Une fenêtre bat. Le vent de nuit et la pluie jouent dans les rideaux. La tapisserie surannée, Beauvais rose fané et tabac d'Espagne, frissonne.
La trame déchirée s'entrouvre sous le courant d’air. Animant ses chevaux de laine. La source, la ronde des jeunes filles. Les grotesques, les verdures. Fragile paravent, à peine retenu par une tringle au plafond.
— J'ai pourtant mis du sparadrap sur cette vieillerie, dit Gréta. La brise de montagne s’acharne contre nous. Arrache tout. Cela m’épuise.
L’âge venant, en effet, Gréta supporte moins ces contraintes domestiques qui finissent par la rendent susceptible.
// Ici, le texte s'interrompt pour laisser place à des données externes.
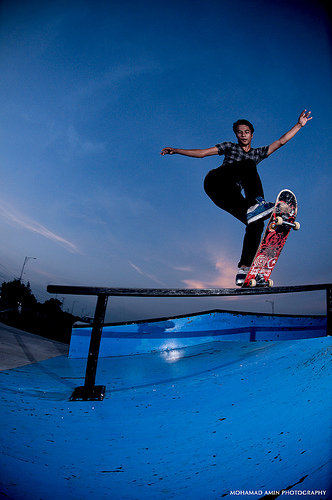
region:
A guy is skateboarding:
[157, 104, 315, 292]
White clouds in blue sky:
[1, 0, 329, 319]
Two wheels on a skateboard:
[270, 208, 303, 231]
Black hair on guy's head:
[230, 114, 260, 148]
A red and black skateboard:
[240, 186, 301, 290]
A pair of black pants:
[204, 155, 267, 268]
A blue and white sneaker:
[240, 194, 276, 224]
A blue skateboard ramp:
[1, 307, 330, 497]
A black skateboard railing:
[41, 279, 330, 401]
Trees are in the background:
[1, 275, 80, 347]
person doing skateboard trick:
[166, 93, 322, 287]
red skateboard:
[261, 184, 301, 292]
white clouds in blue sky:
[16, 22, 57, 57]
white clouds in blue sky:
[54, 97, 105, 150]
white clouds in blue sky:
[18, 117, 53, 179]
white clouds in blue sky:
[13, 202, 57, 253]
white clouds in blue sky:
[167, 248, 217, 274]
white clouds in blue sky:
[185, 238, 232, 283]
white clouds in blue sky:
[146, 28, 201, 76]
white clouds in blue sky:
[242, 15, 288, 62]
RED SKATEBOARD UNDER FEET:
[228, 183, 308, 285]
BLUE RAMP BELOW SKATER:
[72, 280, 322, 490]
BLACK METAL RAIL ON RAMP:
[26, 274, 321, 366]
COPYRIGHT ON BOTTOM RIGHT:
[209, 471, 328, 495]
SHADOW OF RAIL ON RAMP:
[72, 297, 273, 355]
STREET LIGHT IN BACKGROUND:
[9, 254, 61, 292]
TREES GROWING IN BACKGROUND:
[0, 277, 82, 330]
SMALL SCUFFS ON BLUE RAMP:
[175, 366, 256, 439]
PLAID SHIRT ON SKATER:
[200, 130, 252, 175]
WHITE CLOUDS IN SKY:
[55, 182, 213, 309]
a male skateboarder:
[157, 108, 313, 291]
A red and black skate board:
[241, 188, 299, 288]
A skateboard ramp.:
[0, 309, 330, 498]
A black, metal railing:
[46, 279, 331, 399]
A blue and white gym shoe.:
[246, 195, 275, 224]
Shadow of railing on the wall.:
[71, 323, 326, 337]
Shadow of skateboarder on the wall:
[133, 318, 175, 332]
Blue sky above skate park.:
[0, 0, 331, 324]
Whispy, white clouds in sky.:
[0, 197, 84, 254]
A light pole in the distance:
[17, 255, 36, 284]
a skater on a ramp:
[36, 94, 329, 408]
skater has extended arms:
[152, 99, 319, 208]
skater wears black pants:
[148, 97, 322, 305]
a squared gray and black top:
[214, 140, 271, 169]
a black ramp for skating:
[29, 278, 330, 417]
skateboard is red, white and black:
[240, 183, 301, 294]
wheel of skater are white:
[248, 215, 303, 289]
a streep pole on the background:
[18, 242, 40, 293]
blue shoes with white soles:
[224, 200, 276, 291]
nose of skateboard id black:
[274, 181, 304, 217]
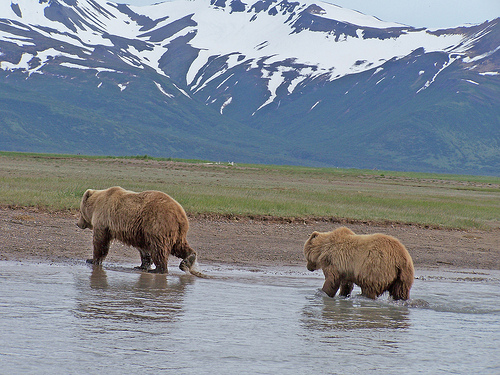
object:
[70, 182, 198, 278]
bear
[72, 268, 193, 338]
bear reflection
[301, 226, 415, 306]
bear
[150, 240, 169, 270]
leg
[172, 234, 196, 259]
leg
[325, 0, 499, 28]
blue sky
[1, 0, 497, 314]
landscape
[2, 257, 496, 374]
water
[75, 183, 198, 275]
bears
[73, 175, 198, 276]
bears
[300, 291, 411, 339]
reflection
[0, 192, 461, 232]
edge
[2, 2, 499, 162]
mountain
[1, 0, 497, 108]
snow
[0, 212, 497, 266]
dirt shore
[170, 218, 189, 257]
tail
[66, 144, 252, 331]
bear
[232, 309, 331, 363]
part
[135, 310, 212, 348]
part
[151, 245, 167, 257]
part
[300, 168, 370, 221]
part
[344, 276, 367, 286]
belly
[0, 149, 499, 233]
grass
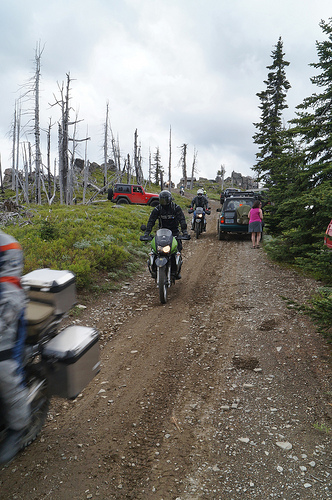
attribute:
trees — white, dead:
[18, 74, 179, 221]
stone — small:
[275, 440, 293, 451]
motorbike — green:
[143, 231, 187, 303]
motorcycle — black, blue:
[185, 203, 212, 237]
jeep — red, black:
[102, 173, 162, 209]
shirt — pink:
[248, 207, 261, 221]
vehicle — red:
[110, 181, 155, 210]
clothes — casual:
[252, 203, 263, 235]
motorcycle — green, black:
[138, 222, 191, 304]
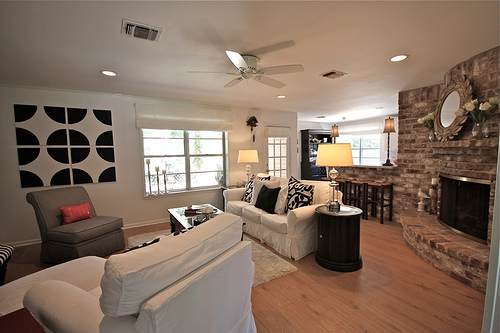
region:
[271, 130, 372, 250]
table lamp on table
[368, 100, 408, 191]
tall lamp on counter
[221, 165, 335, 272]
white couch in living room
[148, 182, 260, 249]
table in living room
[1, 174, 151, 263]
grey chair in living room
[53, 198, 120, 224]
orange pillow on chair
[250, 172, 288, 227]
black pillow on chair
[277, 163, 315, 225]
black and white pillow on couch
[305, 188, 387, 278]
round end table in living room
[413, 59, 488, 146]
round framed mirror on wall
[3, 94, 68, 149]
Black and white picture on the wall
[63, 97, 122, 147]
Black and white picture on the wall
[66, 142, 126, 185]
Black and white picture on the wall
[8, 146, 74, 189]
Black and white picture on the wall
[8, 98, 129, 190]
Black and white picture on the wall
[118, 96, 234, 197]
Whtite window with silver bard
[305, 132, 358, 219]
Clear and silver lamp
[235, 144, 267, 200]
Clear and silver lamp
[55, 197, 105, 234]
Yellow pellow on a chair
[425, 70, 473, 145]
Silver mirror in the wall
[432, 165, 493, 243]
fire place in brick wall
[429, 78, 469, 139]
brick mirror on wall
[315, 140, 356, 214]
lamp on end table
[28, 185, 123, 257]
grey lounge chair in room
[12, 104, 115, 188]
black and white picture on wall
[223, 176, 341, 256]
white fabric sofa in room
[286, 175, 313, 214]
black and white pillow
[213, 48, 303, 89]
white fan on ceiling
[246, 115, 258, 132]
coocoo clock on wall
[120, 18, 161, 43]
air vent on ceiling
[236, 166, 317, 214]
Black and white pillows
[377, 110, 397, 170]
Long table lamp with shade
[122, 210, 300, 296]
White area rug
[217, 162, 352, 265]
White couch with pillows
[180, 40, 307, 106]
White ceiling fan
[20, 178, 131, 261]
Grey chair with red pillow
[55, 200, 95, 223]
Red long throw pillow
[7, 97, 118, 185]
Black and white wall art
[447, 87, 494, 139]
White roses in a vase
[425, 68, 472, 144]
Round decorative mirror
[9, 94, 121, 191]
balck and white art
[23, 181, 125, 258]
chair with a red pillow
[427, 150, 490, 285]
brick fireplace with a screen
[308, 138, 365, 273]
end table with a lamp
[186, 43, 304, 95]
white ceiling fan with five blades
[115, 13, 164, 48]
ceiling vent with slates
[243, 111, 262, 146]
cuckoo clock on a wall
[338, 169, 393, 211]
bar stools in a row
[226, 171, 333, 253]
white couch with pillows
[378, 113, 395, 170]
tall lamp with shade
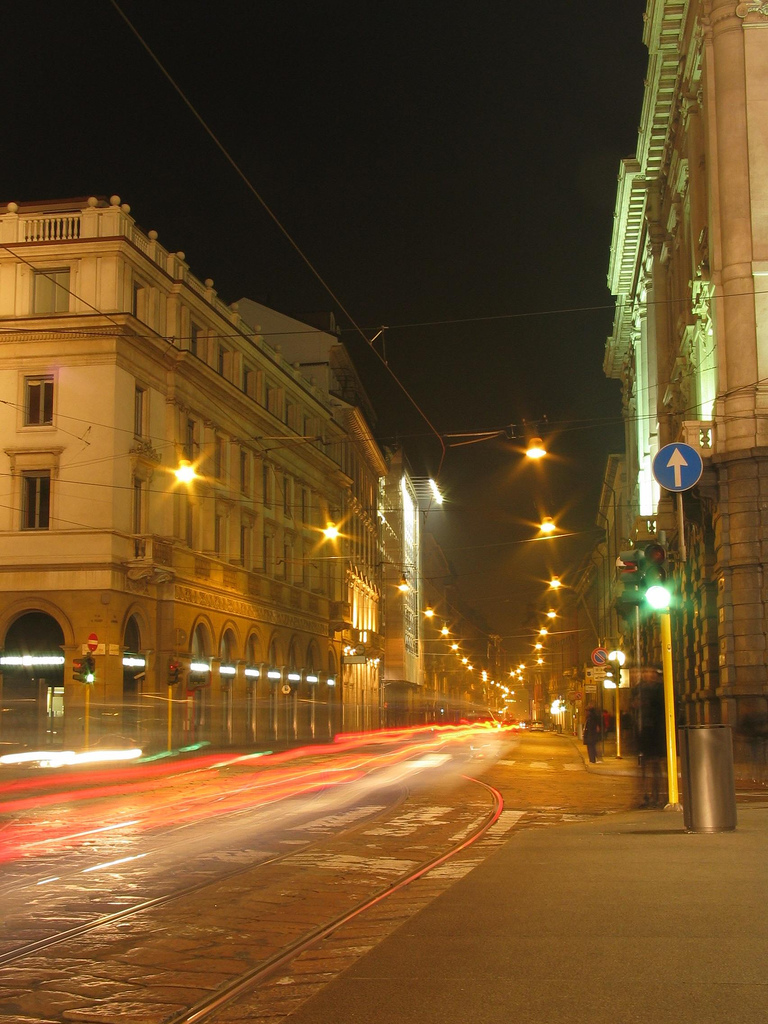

Elle a déjà tant à faire avec les épaves d'écuries qui l’insultent derrière les portes. Tant à faire pour donner le change. Rafistoler. Ecouter. Secourir. Et maintenir son train de vie.
Elle va vers Alexis.
— Alors, toujours préoccupé par votre petite personne ? Pensiez-vous que nous allions vous accueillir avec une fanfare. Un livre d’or. Vous trouver des excuses.
« Si la paternité et le sort de cette mère vous avaient vraiment intéressé, depuis le temps, vous auriez réussi à satisfaire votre curiosité. Assez malsaine à mon avis. Demandé pardon. Et pris la route du retour. Aurore au bras.